Pete was active in the big Detroit local of the IBT, and played a leading role in a wildcat strike by drivers in 1976 that pushed the trucking companies back. As a result of his activity in the strike, he was elected a delegate to the IBT convention in Las Vegas. That convention became notorious–in part because then IBT President Frank Fitzsimmons declared, “To those who say it is time to reform this organization, and it’s time officers stopped selling out their members ... I say to them, ‘Go to hell!’”

Fitzsimmons’ thugs followed up that declaration by beating up Pete Camarata because he had dared to take the floor of the convention and oppose Fitzsimmons. And Pete was told by police in that mobbed-up town, “Get out of town buddy, and get out fast.”
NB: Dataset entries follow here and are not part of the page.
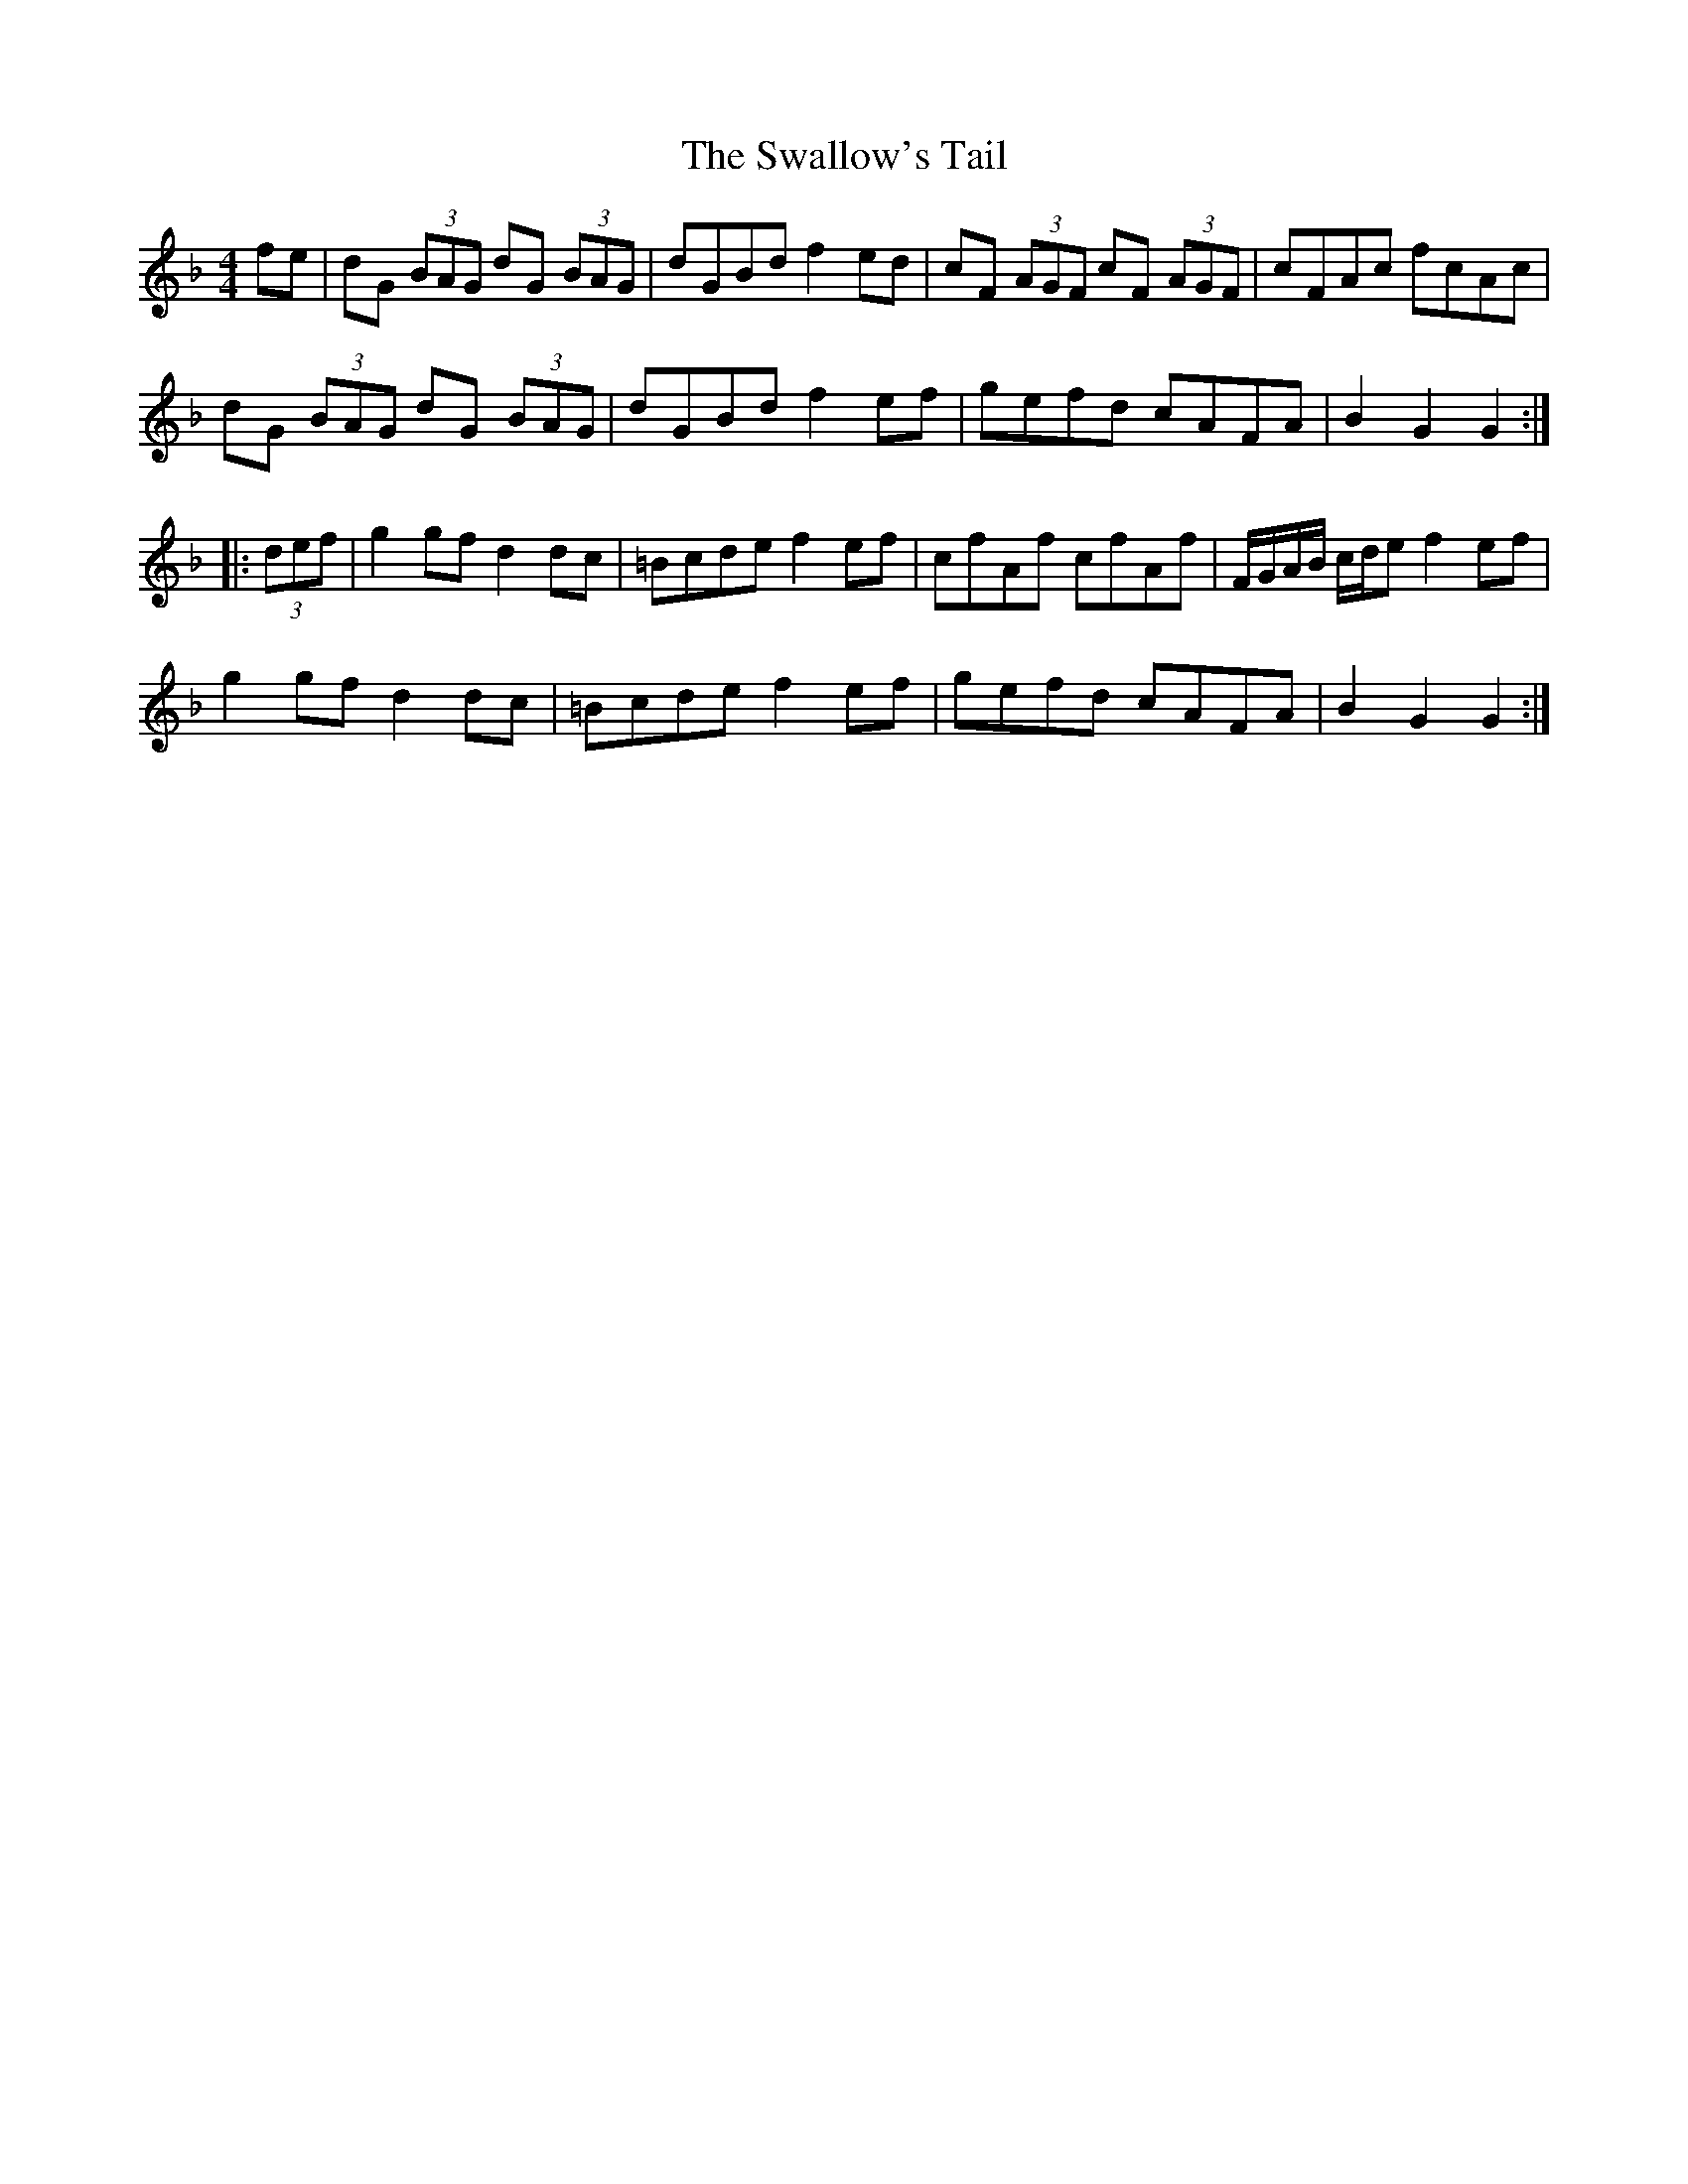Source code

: X: 38986
T: Swallow's Tail, The
R: reel
M: 4/4
K: Gdorian
fe|dG (3BAG dG (3BAG|dGBd f2ed|cF (3AGF cF (3AGF|cFAc fcAc|
dG (3BAG dG (3BAG|dGBd f2ef|gefd cAFA|B2G2 G2:|
|:(3def|g2gf d2dc|=Bcde f2ef|cfAf cfAf|F/G/A/B/ c/d/e f2ef|
g2gf d2dc|=Bcde f2ef|gefd cAFA|B2G2 G2:|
In the years that followed, he ran against Fitzsimmons for IBT president, helped to organize Teamsters for a Democratic Union, then supported Ron Carey who was elected IBT president on a reform slate, backed by the TDU. He never stopped being active inside his union.

For years he was active in the left of this country, and he was ready to support others who fought. For example, during the 1987 Blue Cross strike, when its leader was being attacked as a communist, and when the tops of the UAW were trying to shut down the strike, he organized a convoy of trucks to roll slowly around the whole Blue Cross building, blowing their horns, in effect setting up a roving picket line–delighting the women on the picket line. And when the leader of that strike and other militants of the Spark initiated an election campaign the next year, “Workers Against Concessions,” calling for a vote to show working class opposition to the sacrifices being imposed by the bosses, he gave his name in support of the campaign.

In an interview he gave to Robert H. Mast in 1991, Pete characterized himself this way:

“I end up being the double dissident. I’m dissident inside the Teamsters, and then I’m dissident inside the TDU. I guess through my experiences in 1976 and the understanding of how important rank-and-file organization is, I end up being on the left fringe of feeling that the organization’s major priority has to be in building at the grass roots.

“There’s always a tendency in the TDU kinds of organizations to say, ‘If we can get this guy elected to office, we’ll democratize our local and the TDU network will grow.’ The sad answer is that it doesn’t work. It’s happened over and over again where you’ll get your best people to organize for TDU and they get elected to local office, they’ll be so overwhelmed by just trying to keep their head above water being a local officer that TDU disappears.”

Anticipating retirement he said, “I’d like to go to work for the TDU, and organize full-time and build some worker fight-back all over the country. Then, too, I think it’s my job as a person with socialist ideas to spread those ideas to other people.”